Foreign mutual fund (MF) houses have continued to do better in 2011-12 in terms of building assets. Their increasing brand equity and investors’ rising comfort have helped them gain at a time when the overall industry continues to struggle.
Foreign players outperformed, adding close to six per cent fresh assets in their kitty during the period. This growth has come amid domestic fund players performing worse than the overall industry as they witnessed a decline of 6.4 per cent in their assets.
Dhruva Chatterji, senior research analyst at Morningstar India, says, “The better performance in terms of asset building of foreign fund houses is partially due to the small base, which is considerably less compared against the industry’s overall assets. Second, last year was a debt game and these players might have benefited out of it.”

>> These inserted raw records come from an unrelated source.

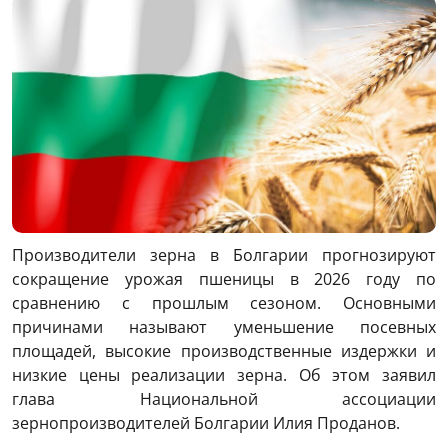
Производители зерна в Болгарии прогнозируют
сокращение урожая пшеницы в 2026 году по
сравнению с прошлым сезоном. Основными
причинами называют уменьшение посевных
площадей, высокие производственные издержки и
низкие цены реализации зерна. Об этом заявил
глава Национальной ассоциации
зернопроизводителей Болгарии Илия Проданов.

For the year ended March 31, the collective average AUM of foreign players stood at Rs 78,436 crore, against Rs 74,037 crore in the previous year. This can be attributed to the total shift of assets of Benchmark Asset Management to the foreign category under Goldman Sachs Asset Management after the latter took over the former last year. Further, a steep rise in assets of JPMorgan AMC, too, helped foreign entities gain ground.
Currently, of 44 fund players in the country, 14 are foreign funds. In India, Franklin Templeton, Fidelity, JPMorgan AMC and HSBC AMC are among the largest foreign fund houses.
Earlier, Puneet Chaddha, chief executive officer of HSBC AMC, had told Business Standard the tilt in growth towards global funds gave a clear sense that investors’ acceptance and comfort with global players was on the rise.